|
Le projet de décret d’application de la loi Morin, en date du 21 janvier 2010 et transmis au Conseil d’Etat, confirme les inquiétudes de nos associations. Non seulement les points critiqués par l’Aven, Moruroa e tatou, le Médiateur de la République et de nombreux parlementaires dans l’avant projet de décret du 23 juin 2009 ont été maintenus, mais la méthode retenue pour analyser les dossiers d’indemnisation, énoncée dans l’article 8, permettra au Comité d’indemnisation de rejeter la plupart des demandes des victimes. Selon notre avocat Me Jean-Paul Teissonnière : « On a le sentiment que le décret a été construit de manière à interdire toute échappatoire à la logique ‘mathématique’ qui devrait conduire à l’exclusion de la plus grande partie des victimes du système d’indemnisation. »
Au prétexte de critères scientifiques, le décret fait le choix, par cet article ajouté dans la version du 21 janvier, de s’appuyer sur une méthodologie établie par l’Agence internationale de l’énergie atomique concernant le calcul de la probabilité de cancer après irradiation. La formule mathématique est savante : elle tient compte de la dose d’irradiation, du temps écoulé depuis l’irradiation et l’apparition de la maladie, du cancer considéré et d’autres facteurs humains.
Selon le cancérologue Claude Parmentier, ces modalités de calcul « sont discutables et appliquent à un individu des règles déterminées pour un groupe, ce qui n’est scientifiquement pas acceptable ». Le Professeur Parmentier ajoute même que la Commission internationale de protection radiologique déclare que « l’appréciation précise d’un risque de cancer est très difficile à obtenir, notamment dans le domaine des faibles doses ».

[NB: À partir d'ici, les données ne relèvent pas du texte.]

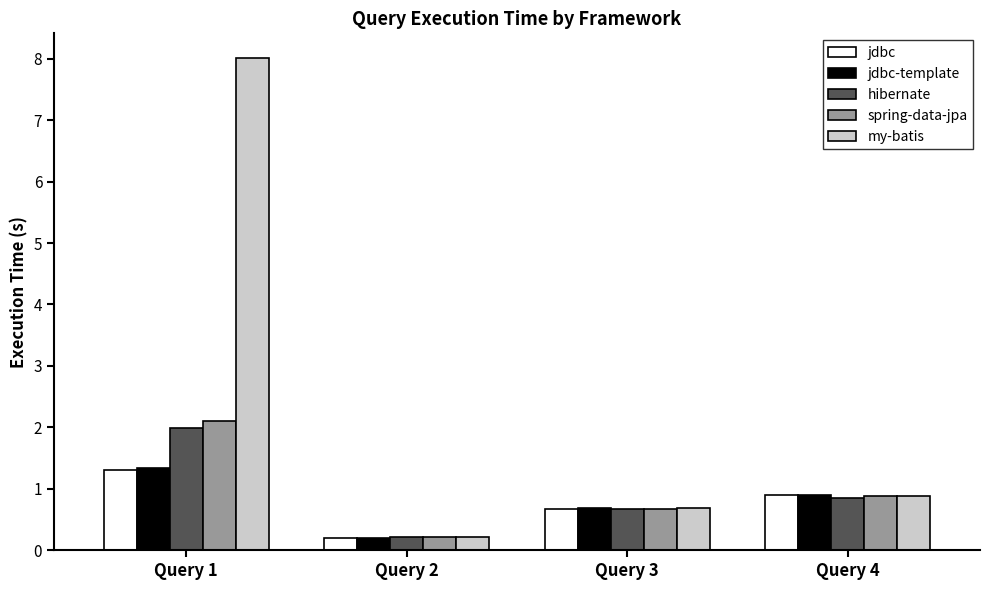

Reading left to right, what are all the values shown in this chart?

jdbc: 1.3	0.2	0.7	0.9
jdbc-template: 1.3	0.2	0.7	0.9
hibernate: 2.0	0.2	0.7	0.9
spring-data-jpa: 2.1	0.2	0.7	0.9
my-batis: 8.0	0.2	0.7	0.9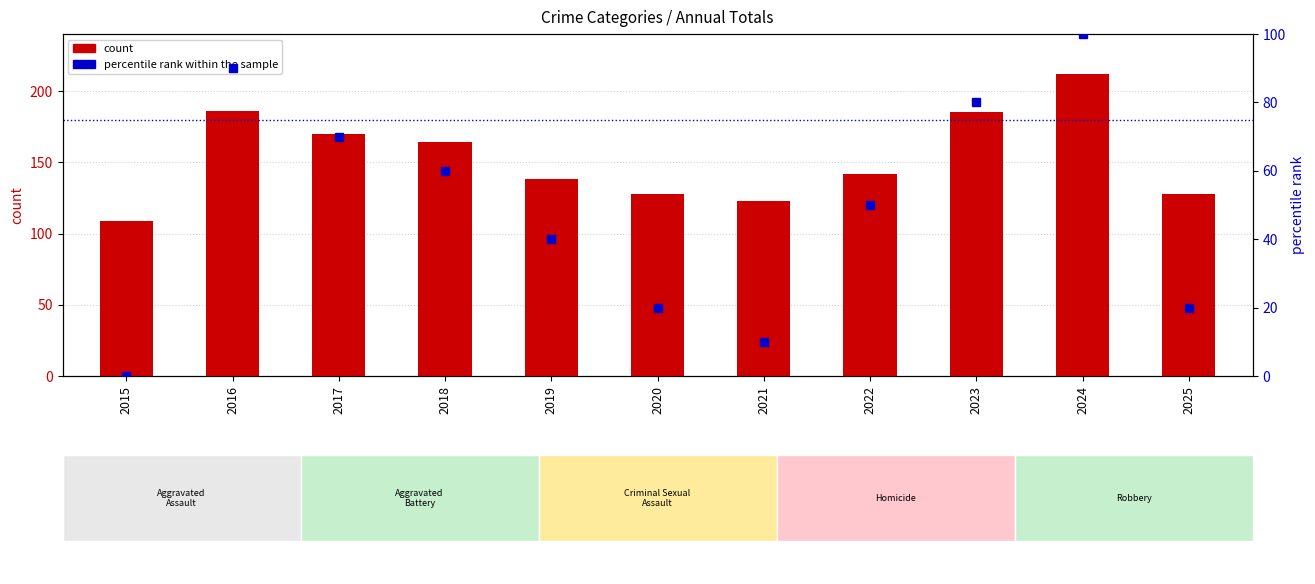

Between 2017 and 2021, which series saw the biggest shift?

percentile rank within the sample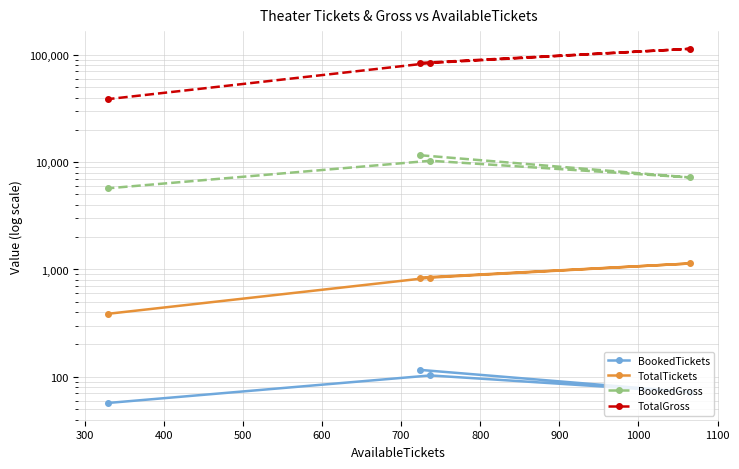

Count the BookedTickets values in the range 72 to 116.

3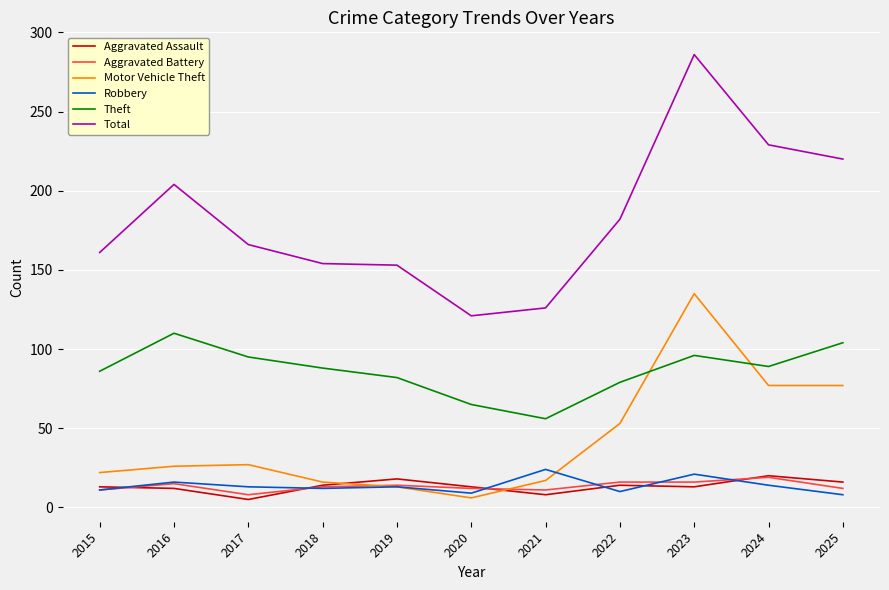

What is the highest value of the Theft series?

110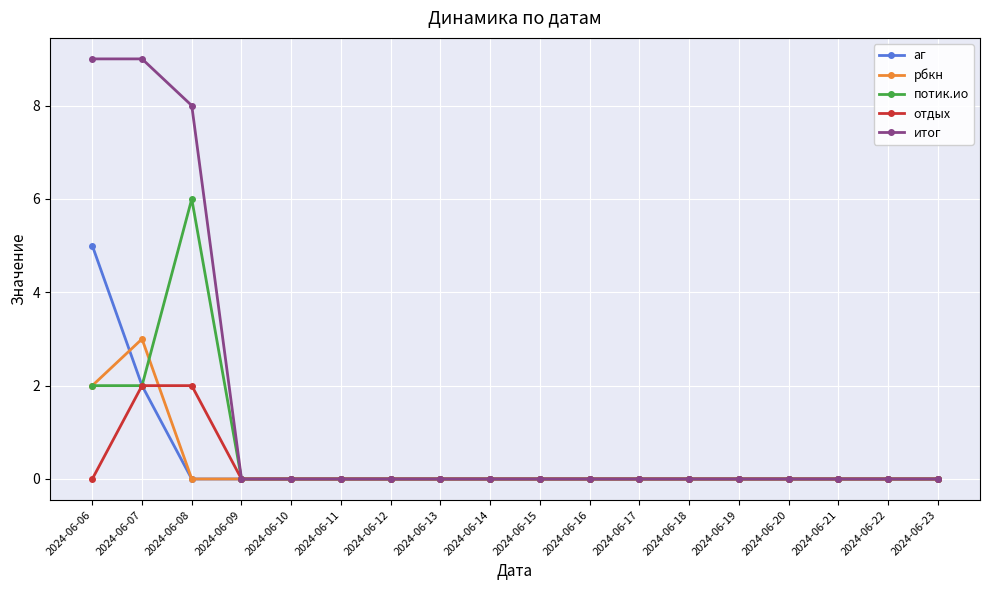

Reading left to right, transcribe all the data shown in this chart.

аг: 2024-06-06=5	2024-06-07=2	2024-06-08=0	2024-06-09=0	2024-06-10=0	2024-06-11=0	2024-06-12=0	2024-06-13=0	2024-06-14=0	2024-06-15=0	2024-06-16=0	2024-06-17=0	2024-06-18=0	2024-06-19=0	2024-06-20=0	2024-06-21=0	2024-06-22=0	2024-06-23=0
рбкн: 2024-06-06=2	2024-06-07=3	2024-06-08=0	2024-06-09=0	2024-06-10=0	2024-06-11=0	2024-06-12=0	2024-06-13=0	2024-06-14=0	2024-06-15=0	2024-06-16=0	2024-06-17=0	2024-06-18=0	2024-06-19=0	2024-06-20=0	2024-06-21=0	2024-06-22=0	2024-06-23=0
потик.ио: 2024-06-06=2	2024-06-07=2	2024-06-08=6	2024-06-09=0	2024-06-10=0	2024-06-11=0	2024-06-12=0	2024-06-13=0	2024-06-14=0	2024-06-15=0	2024-06-16=0	2024-06-17=0	2024-06-18=0	2024-06-19=0	2024-06-20=0	2024-06-21=0	2024-06-22=0	2024-06-23=0
отдых: 2024-06-06=0	2024-06-07=2	2024-06-08=2	2024-06-09=0	2024-06-10=0	2024-06-11=0	2024-06-12=0	2024-06-13=0	2024-06-14=0	2024-06-15=0	2024-06-16=0	2024-06-17=0	2024-06-18=0	2024-06-19=0	2024-06-20=0	2024-06-21=0	2024-06-22=0	2024-06-23=0
итог: 2024-06-06=9	2024-06-07=9	2024-06-08=8	2024-06-09=0	2024-06-10=0	2024-06-11=0	2024-06-12=0	2024-06-13=0	2024-06-14=0	2024-06-15=0	2024-06-16=0	2024-06-17=0	2024-06-18=0	2024-06-19=0	2024-06-20=0	2024-06-21=0	2024-06-22=0	2024-06-23=0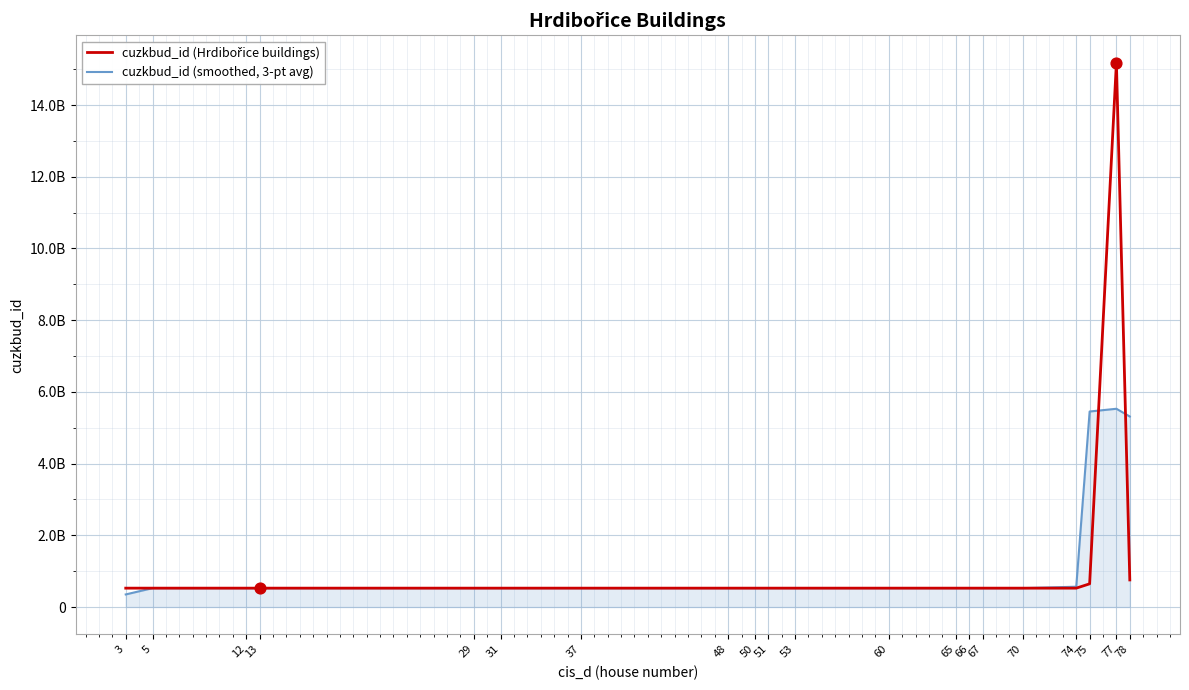

Is the value of cuzkbud_id (Hrdibořice buildings) at 77 greater than the value of cuzkbud_id (smoothed, 3-pt avg) at 12?

Yes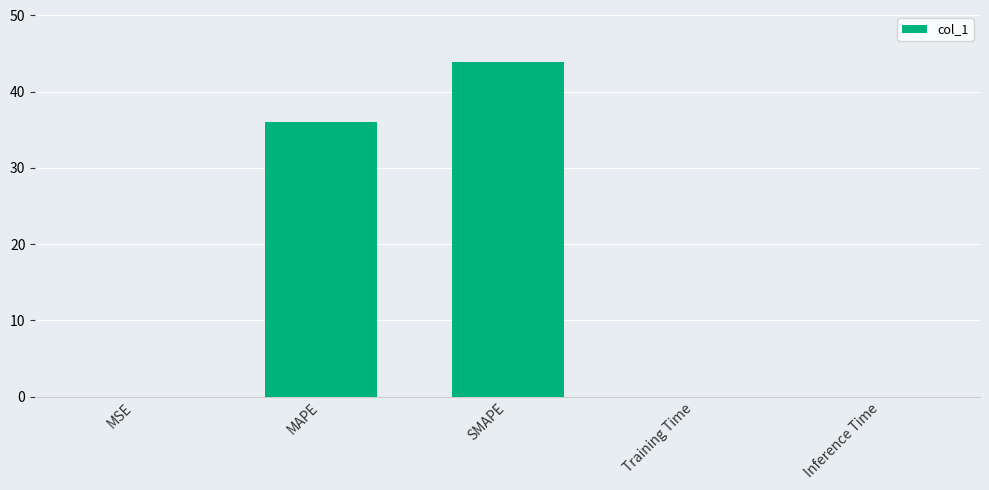

What is the average value?

16.0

Comment les milliers de victimes, travailleurs algériens ou polynésiens, jeunes soldats et populations, qui n’avaient droit à aucune protection et qui étaient exclus de la surveillance radiologique au prétexte qu’ils n’étaient pas affectés à des tâches sous rayonnements ionisants, vont-ils pouvoir bénéficier de la loi Morin ? Aujourd’hui, la prise en charge des victimes des essais nucléaires doit faire l’objet d’une décision politique et non de calculs fumeux et contestables. L’adoption du principe de présomption d’origine, à la base des 18 propositions de loi déposées depuis 2002, aurait permis d’éviter ce « pseudo recours à la science » qui ne fera qu’amplifier le malentendu entre le ministère de la défense et les victimes des essais nucléaires.
Le mépris à l’égard des populations est manifeste dans la formulation des zones géographiques concernées, décrites aussi en termes d’apparence « scientifique » laissant imaginer que les nuages des retombées radioactives poussés par les vents se conformaient à des délimitations de cartographes. C’est le délire du « Père Ubu » codifié sous forme de décret !
La liste des maladies retenues, inchangées par rapport au projet de décret du 23 juin 2009, est d’abord contestable en ce qu’elle se réfère indûment aux « travaux reconnus de la communauté scientifique internationale ». Les Français doivent donc admettre, comme c’est le cas des zones géographiques, que les radiations de « nos » essais ne peuvent provoquer sélectivement que 18 cancers, alors que les Etats-Unis reconnaissent aujourd’hui que « leurs » radiations sont à l’origine de 34 cas de cancers différents et que, par une loi toute récente de juin 2009, le Japon vient d’inscrire tous les types de cancers, toutes les pathologies thyroïdiennes et même l’infarctus du myocarde comme des maladies radio induites.
Avec un tel décret d’application, les rejets de dossiers des victimes seront très nombreux et, en conséquence, les contestations vont encombrer les tribunaux administratifs et les juridictions d’appel. Au travers d’une « reconnaissance » de façade, la loi Morin n’apportera ni apaisement ni justice aux victimes des essais nucléaires français et à leurs familles.